*Source data:*
◆ ◆ ◆ ◆

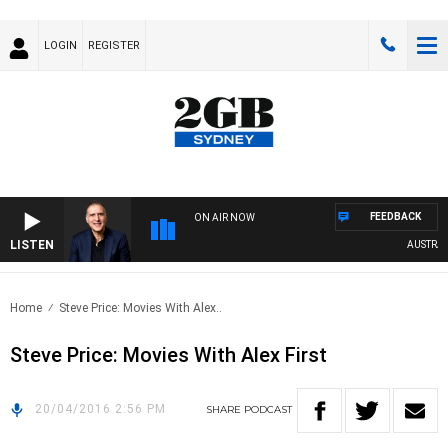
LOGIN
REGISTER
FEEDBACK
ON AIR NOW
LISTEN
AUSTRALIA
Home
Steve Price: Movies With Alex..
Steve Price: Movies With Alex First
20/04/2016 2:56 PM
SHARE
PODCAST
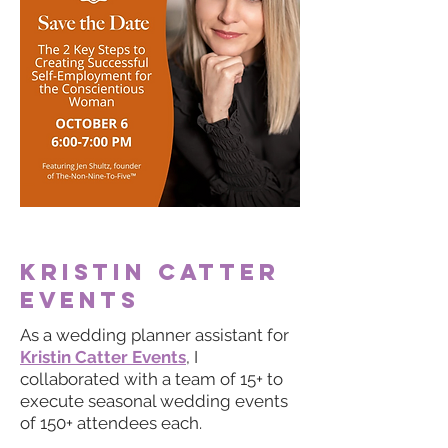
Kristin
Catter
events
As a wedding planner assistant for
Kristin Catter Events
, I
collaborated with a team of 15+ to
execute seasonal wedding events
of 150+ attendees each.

◆ ◆ ◆ ◆

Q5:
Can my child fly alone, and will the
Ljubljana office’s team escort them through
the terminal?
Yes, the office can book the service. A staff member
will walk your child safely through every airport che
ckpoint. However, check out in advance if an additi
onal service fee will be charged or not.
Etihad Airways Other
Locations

◆ ◆ ◆ ◆

In the records above, find every line with the word "team" and copy it.

collaborated with a team of 15+ to
Ljubljana office’s team escort them through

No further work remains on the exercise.